(What the task requires) Please copy out each line of the entries in which "productos" appears.

Provided entries: Begin

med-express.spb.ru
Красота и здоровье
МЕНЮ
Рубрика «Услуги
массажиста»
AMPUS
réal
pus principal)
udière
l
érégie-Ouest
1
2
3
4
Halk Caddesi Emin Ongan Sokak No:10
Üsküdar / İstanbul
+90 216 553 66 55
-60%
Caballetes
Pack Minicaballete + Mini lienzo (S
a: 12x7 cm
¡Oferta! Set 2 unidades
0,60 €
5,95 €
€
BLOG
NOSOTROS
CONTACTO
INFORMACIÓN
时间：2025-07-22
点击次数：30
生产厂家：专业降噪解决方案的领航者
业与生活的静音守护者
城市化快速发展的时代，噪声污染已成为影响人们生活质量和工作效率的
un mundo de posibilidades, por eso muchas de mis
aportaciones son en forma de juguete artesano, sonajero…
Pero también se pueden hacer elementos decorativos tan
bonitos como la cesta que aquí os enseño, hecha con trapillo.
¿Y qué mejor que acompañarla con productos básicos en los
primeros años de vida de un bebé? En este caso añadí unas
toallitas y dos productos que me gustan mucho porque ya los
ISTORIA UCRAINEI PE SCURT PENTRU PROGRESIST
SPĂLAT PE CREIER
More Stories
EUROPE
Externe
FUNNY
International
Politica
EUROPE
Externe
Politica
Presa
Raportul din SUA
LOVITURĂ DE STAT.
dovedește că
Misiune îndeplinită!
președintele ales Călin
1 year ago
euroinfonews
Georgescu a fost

Provided entries: End

(Response to this task)
¿Y qué mejor que acompañarla con productos básicos en los
toallitas y dos productos que me gustan mucho porque ya los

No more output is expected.